Zoey turns her head to the side and is met with Lee’s cautious smile.

“Hi,” he whispers.

“You,” she says, trying to scoot away from him. His smile drops in an instant.

“What?”

“You . . . you told them about the books. You got us sent to the box.”

“Zoey, no. I would never—”

“You wanted me in my place just like everyone else. Maybe you thought it would teach me a lesson.” She restrains the urge to strike him, but there is open horror etched into his face as if she’s already done so.

“No, God no, Zoey. Look at me, you know me. Could I ever, ever do anything like that? I would never in a thousand years betray you. I’d die before hurting you.”

She hesitates, but slowly sinks back into the bed and blinks. “You’re the only one who knew.”

“Except for the person who left the books for you. Did you ever think it might’ve been Dellert himself? He would have access to them.”

She shakes her head. “He was going to leave until he heard the wind whistling in the loose window.” Lee looks past her at the wall before scooting closer to the bed.

“How do you feel?”

She licks her lips. Her tongue has become sandpaper. “Thirsty.”

“I can fix that,” Lee says. There is soft clinking and then he’s holding a glass brimming with water. A plastic straw pokes from the top. He helps her shift closer to the edge of the bed and holds the glass and straw steady. She drinks, sucking the water down greedily. It is so cold, images of frosted steel tumble through her mind. She downs half the glass before Lee draws it away.

“Hey, I wasn’t done yet,” she says.

“You’ll make yourself sick if you drink too much.”

“I feel fine.” She rolls to her back and winces at the flash of pain that recedes like fluttering lightning through clouds.

“Yeah, it looks like it.”

She studies him in the dim light. “What are you doing here?”

“I came to see you.”

“You’re going to get caught.”

He shakes his head. “It’s exercise hour. Dad’s sleeping. The doctors checked in on you fifteen minutes ago. No one’s around.”

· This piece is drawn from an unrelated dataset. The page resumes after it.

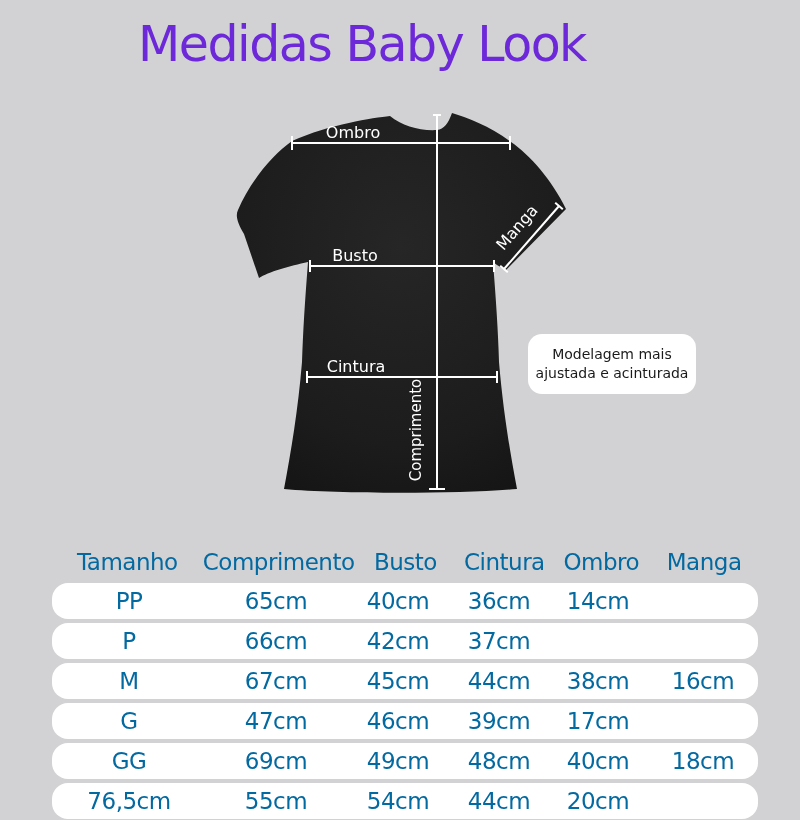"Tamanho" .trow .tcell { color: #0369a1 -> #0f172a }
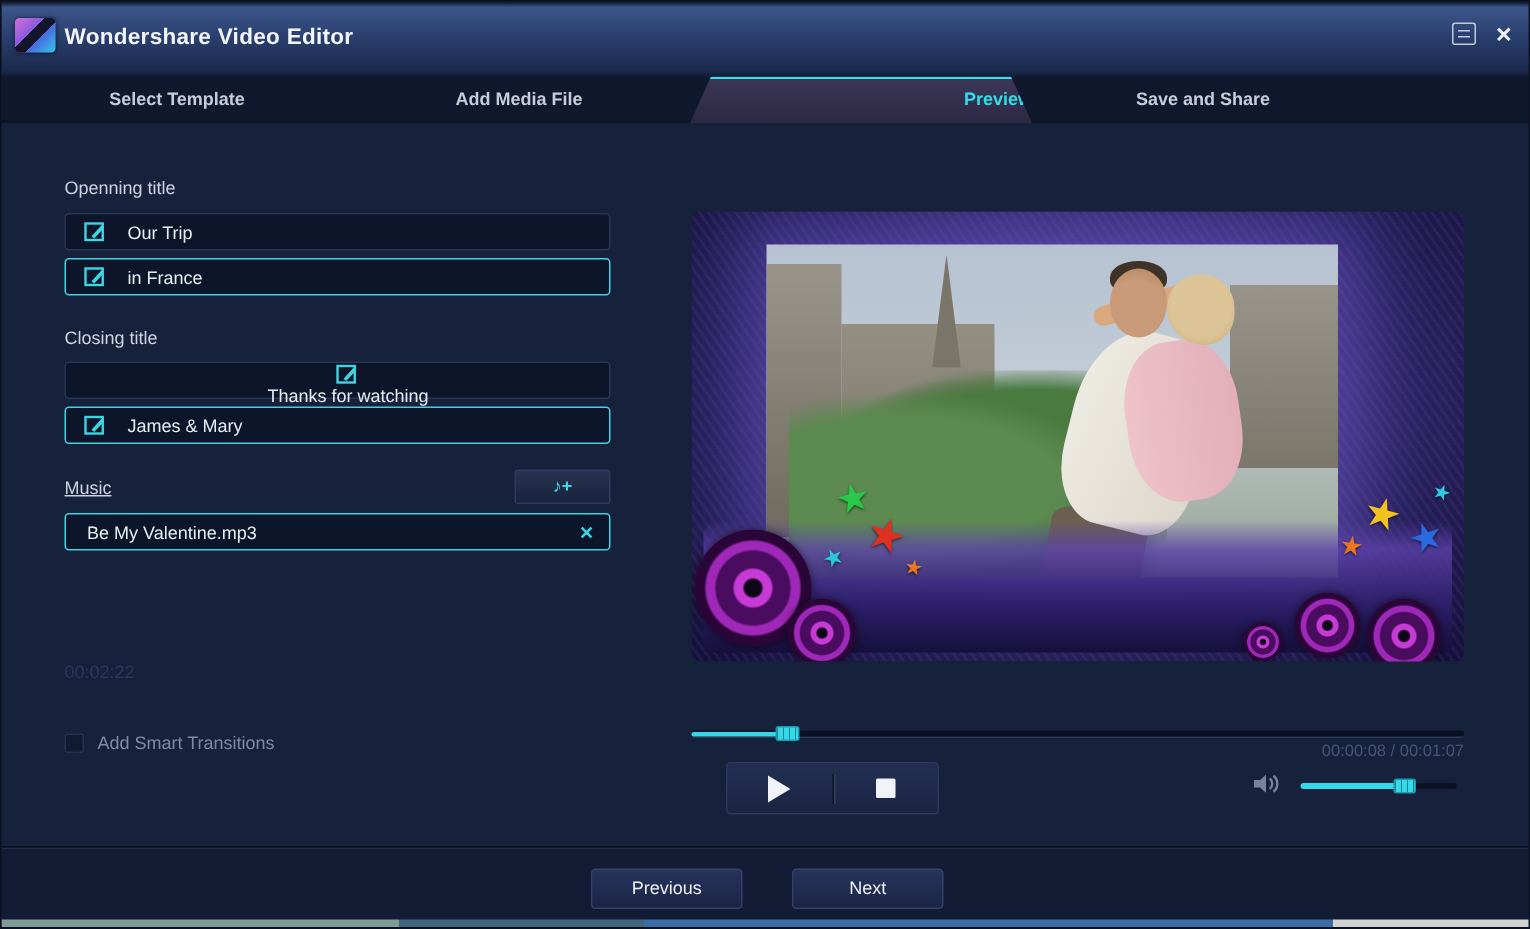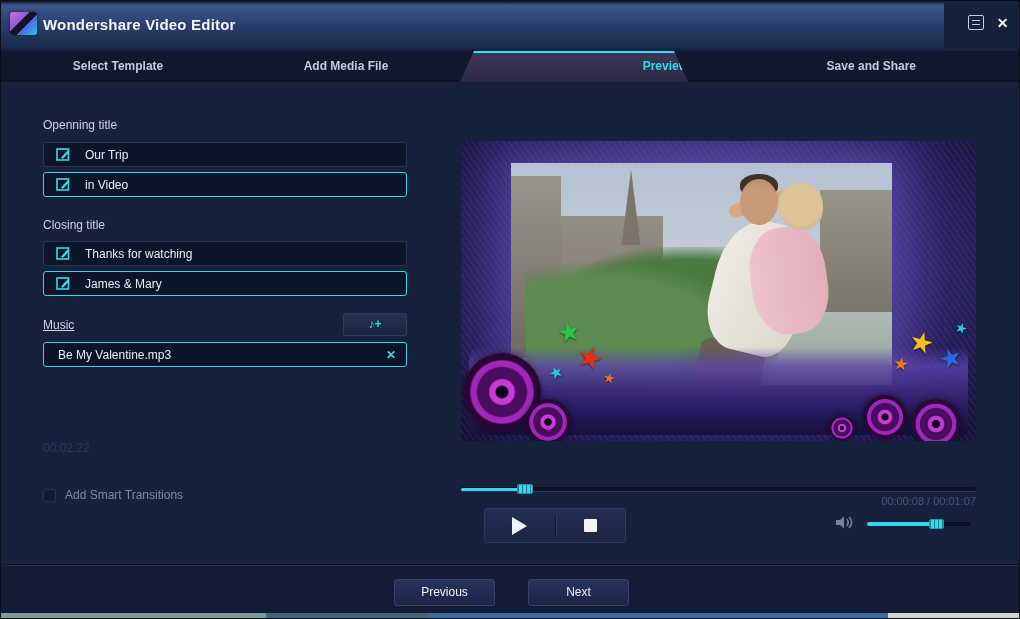"Wondershare Video Editor" .titlebar { width: 943px -> 1020px }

“They’ll see you on the cameras.”

“Not with Becker working. He’s not as observant as everyone thinks he is.”

“What do you mean?”

“I’ll tell you later.” He shifts in his seat, and reaches out to grasp her hand. His palm is so warm. “I thought I’d lost you.”

“You knew where I was.”

“Yeah, but no one’s ever been in the box that long.”

She sees the swaying, red eyes in the darkness and shivers. “I made it.”

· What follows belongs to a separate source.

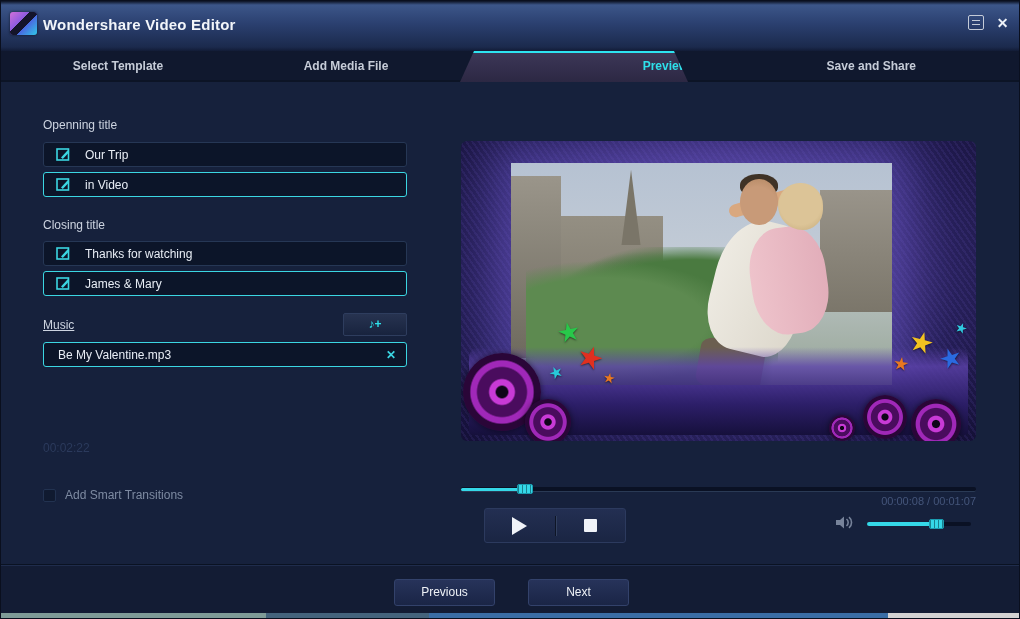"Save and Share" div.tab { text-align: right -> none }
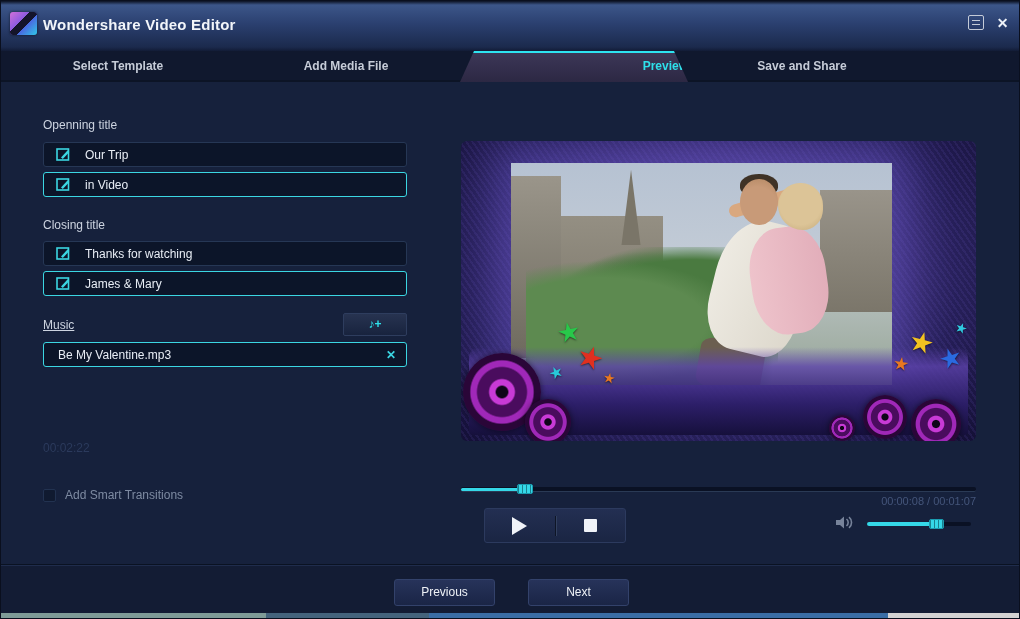"in Video" span.field-text { text: Video -> France }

“I know.” Lee chews his lower lip. “I’m sorry. For what I said the other night. I’ve been thinking a lot and . . .” He lets his voice trail off before shooting a look at the partially open door.

“And?”

“And, you’re right. There’s . . .” He sighs. “. . . there’s something wrong. I can feel it too.”

“You’re just realizing it now?”

“No. I’ve always felt it. That’s why I got so upset the other night in your room. You said what’s been in the back of my mind for a long time. I just never wanted to admit it.” He rubs the back of her hand with his thumb and it causes a pleasurable flow of gooseflesh to shimmy up her arm. “I spoke with the Director.”

Zoey’s eyes open wide. “You did?”

“Yeah. He granted me an audience yesterday. I asked him to let you out early.”

Zoey laughs. “That went well.”

Lee smiles, but it’s tinged with sadness. “I got a five-minute lecture on discipline and how contraband is dangerous. Then he told me that Dellert was petitioning to have you executed.”

“You’re kidding.”

“No. His face is pretty tore up. He said that you were a menace to the ARC and all within it. Of course the Director said that your punishment was sufficient, but Dellert wasn’t happy about it.” Lee plays with the corner of her blanket, worrying it between his fingers.

“But that’s not all you asked the Director, was it?” Zoey says.

“No. I asked him about Dad and me accompanying you to the safe zone. He did exactly what you said he would. He told me it was against protocol to release a Cleric or any other unauthorized personnel into the zone. Said it was a quarantine risk, whatever that means.”

“Did you really expect anything different?”

“No. I guess not.”

The weariness she’s felt for the last few days is gradually lifting. The idea that’s been growing ever more vivid in her subconscious is blooming into the brightness of reality. She feels it materialize even more with Lee’s confession.

“I want to escape,” she whispers, so quietly the sound barely carries across the short distance between them.